Data records:
####################

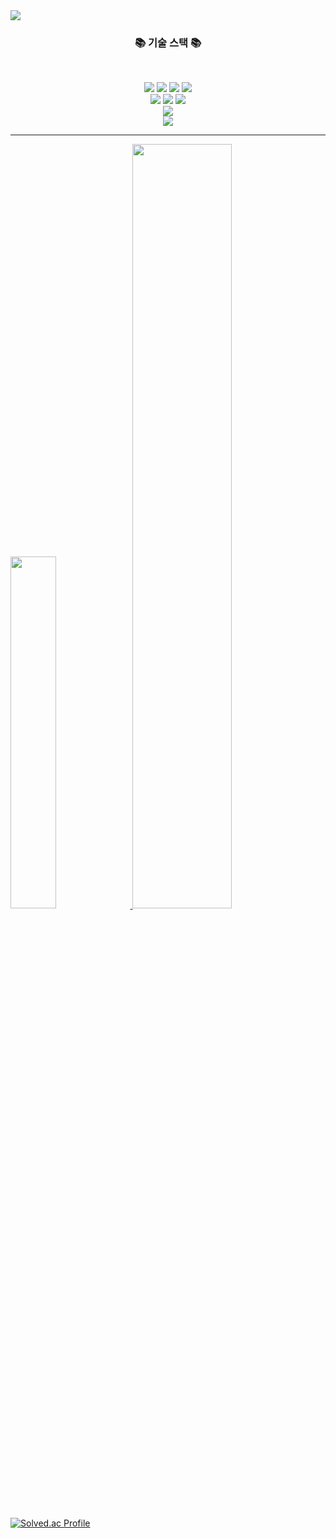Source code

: <img src="https://capsule-render.vercel.app/api?type=wave&color=auto&height=300&section=header&text=Hello%20World!&fontSize=90" />

<h3 align="center"><b>📚 기술 스택 📚</b></h3>
</br>
<p align="center">
<img src="https://img.shields.io/badge/springboot-6DB33F?style=for-the-badge&logo=springboot&logoColor=white"/>
<img src="https://img.shields.io/badge/hibernate-59666C?style=for-the-badge&logo=hibernate&logoColor=white"/>
<img src="https://img.shields.io/badge/javascript-F7DF1E?style=for-the-badge&logo=javascript&logoColor=white"/>
<img src="https://img.shields.io/badge/node.js-339933?style=for-the-badge&logo=node.js&logoColor=white"/>
<br>
<img src="https://img.shields.io/badge/amazonec2-232F3E?style=for-the-badge&logo=amazonec2&logoColor=white"/>
<img src="https://img.shields.io/badge/amazons3-569A31?style=for-the-badge&logo=amazons3&logoColor=white"/>
<img src="https://img.shields.io/badge/amazonrds-527FFF?style=for-the-badge&logo=amazonrds&logoColor=white"/>
<br>
<img src="https://img.shields.io/badge/mysql-4479A1?style=for-the-badge&logo=mysql&logoColor=white"/>
<br>
<img src="https://img.shields.io/badge/git-F05032?style=for-the-badge&logo=git&logoColor=white"/>
</p>

<hr>
<a href="https://github.com/anuraghazra/github-readme-stats">
    <img src="https://github-readme-stats.vercel.app/api/top-langs/?username=raddadda&layout=donut&show_icons=true&theme=material-palenight&hide_border=true&bg_color=20232a&icon_color=58A6FF&text_color=fff&title_color=58A6FF&count_private=true&exclude_repo=Face-Transfer-Application" width=38% />
</a> 
<a href="https://github.com/anuraghazra/github-readme-stats">
  <img src="https://github-readme-stats.vercel.app/api?username=raddadda&show_icons=true&theme=material-palenight&hide_border=true&bg_color=20232a&icon_color=58A6FF&text_color=fff&title_color=58A6FF&count_private=true" width=56% />
</a>

[![Solved.ac Profile](http://mazassumnida.wtf/api/v2/generate_badge?boj=cyc123m)](https://solved.ac/cyc123m/)
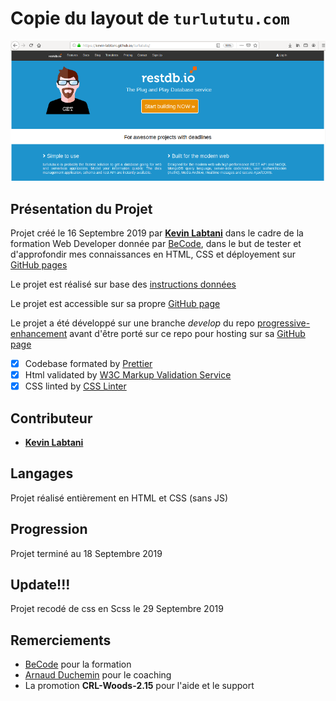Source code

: # Copie du layout de `turlututu.com`

![Aperçu du projet - capture d’écran](/project.png)

## Présentation du Projet

Projet créé le 16 Septembre 2019 par [**Kevin Labtani**](https://github.com/kevin-labtani) dans le cadre de la formation Web Developer donnée par [BeCode](https://www.becode.org/), dans le but de tester et d'approfondir mes connaissances en HTML, CSS et déployement sur [GitHub pages](https://pages.github.com/)

Le projet est réalisé sur base des [instructions données](https://github.com/becodeorg/CRL-Woods-2.15/tree/master/Parcours/01-Prairie/5.HTML-CSS/progressive-enhancement)

Le projet est accessible sur sa propre [GitHub page](https://kevin-labtani.github.io/turlututu/)

Le projet a été développé sur une branche _develop_ du repo [progressive-enhancement](https://github.com/kevin-labtani/progressive-enhancement/tree/develop) avant d'être porté sur ce repo pour hosting sur sa [GitHub page](https://kevin-labtani.github.io/turlututu/)

- [x] Codebase formated by [Prettier](https://prettier.io/)
- [x] Html validated by [W3C Markup Validation Service](https://validator.w3.org)
- [x] CSS linted by [CSS Linter](http://csslint.net)

## Contributeur

- [**Kevin Labtani**](https://github.com/kevin-labtani)

## Langages

Projet réalisé entièrement en HTML et CSS (sans JS)

## Progression

Projet terminé au 18 Septembre 2019

## Update!!!

Projet recodé de css en Scss le 29 Septembre 2019

## Remerciements

- [BeCode](https://www.becode.org/) pour la formation
- [Arnaud Duchemin](https://github.com/Cervant3s) pour le coaching
- La promotion **CRL-Woods-2.15** pour l'aide et le support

####################

**ASSIGNED TASK:**
Reproduce both entries verbatim, keeping all markup and links intact, and omit the pictures from your output.

**ANSWER BOX:**
Source code

: <img src="https://capsule-render.vercel.app/api?type=wave&color=auto&height=300&section=header&text=Hello%20World!&fontSize=90" />

<h3 align="center"><b>📚 기술 스택 📚</b></h3>
</br>
<p align="center">
<img src="https://img.shields.io/badge/springboot-6DB33F?style=for-the-badge&logo=springboot&logoColor=white"/>
<img src="https://img.shields.io/badge/hibernate-59666C?style=for-the-badge&logo=hibernate&logoColor=white"/>
<img src="https://img.shields.io/badge/javascript-F7DF1E?style=for-the-badge&logo=javascript&logoColor=white"/>
<img src="https://img.shields.io/badge/node.js-339933?style=for-the-badge&logo=node.js&logoColor=white"/>
<br>
<img src="https://img.shields.io/badge/amazonec2-232F3E?style=for-the-badge&logo=amazonec2&logoColor=white"/>
<img src="https://img.shields.io/badge/amazons3-569A31?style=for-the-badge&logo=amazons3&logoColor=white"/>
<img src="https://img.shields.io/badge/amazonrds-527FFF?style=for-the-badge&logo=amazonrds&logoColor=white"/>
<br>
<img src="https://img.shields.io/badge/mysql-4479A1?style=for-the-badge&logo=mysql&logoColor=white"/>
<br>
<img src="https://img.shields.io/badge/git-F05032?style=for-the-badge&logo=git&logoColor=white"/>
</p>

<hr>
<a href="https://github.com/anuraghazra/github-readme-stats">
    <img src="https://github-readme-stats.vercel.app/api/top-langs/?username=raddadda&layout=donut&show_icons=true&theme=material-palenight&hide_border=true&bg_color=20232a&icon_color=58A6FF&text_color=fff&title_color=58A6FF&count_private=true&exclude_repo=Face-Transfer-Application" width=38% />
</a> 
<a href="https://github.com/anuraghazra/github-readme-stats">
  <img src="https://github-readme-stats.vercel.app/api?username=raddadda&show_icons=true&theme=material-palenight&hide_border=true&bg_color=20232a&icon_color=58A6FF&text_color=fff&title_color=58A6FF&count_private=true" width=56% />
</a>

[![Solved.ac Profile](http://mazassumnida.wtf/api/v2/generate_badge?boj=cyc123m)](https://solved.ac/cyc123m/)
Source code

: # Copie du layout de `turlututu.com`

![Aperçu du projet - capture d’écran](/project.png)

## Présentation du Projet

Projet créé le 16 Septembre 2019 par [**Kevin Labtani**](https://github.com/kevin-labtani) dans le cadre de la formation Web Developer donnée par [BeCode](https://www.becode.org/), dans le but de tester et d'approfondir mes connaissances en HTML, CSS et déployement sur [GitHub pages](https://pages.github.com/)

Le projet est réalisé sur base des [instructions données](https://github.com/becodeorg/CRL-Woods-2.15/tree/master/Parcours/01-Prairie/5.HTML-CSS/progressive-enhancement)

Le projet est accessible sur sa propre [GitHub page](https://kevin-labtani.github.io/turlututu/)

Le projet a été développé sur une branche _develop_ du repo [progressive-enhancement](https://github.com/kevin-labtani/progressive-enhancement/tree/develop) avant d'être porté sur ce repo pour hosting sur sa [GitHub page](https://kevin-labtani.github.io/turlututu/)

- [x] Codebase formated by [Prettier](https://prettier.io/)
- [x] Html validated by [W3C Markup Validation Service](https://validator.w3.org)
- [x] CSS linted by [CSS Linter](http://csslint.net)

## Contributeur

- [**Kevin Labtani**](https://github.com/kevin-labtani)

## Langages

Projet réalisé entièrement en HTML et CSS (sans JS)

## Progression

Projet terminé au 18 Septembre 2019

## Update!!!

Projet recodé de css en Scss le 29 Septembre 2019

## Remerciements

- [BeCode](https://www.becode.org/) pour la formation
- [Arnaud Duchemin](https://github.com/Cervant3s) pour le coaching
- La promotion **CRL-Woods-2.15** pour l'aide et le support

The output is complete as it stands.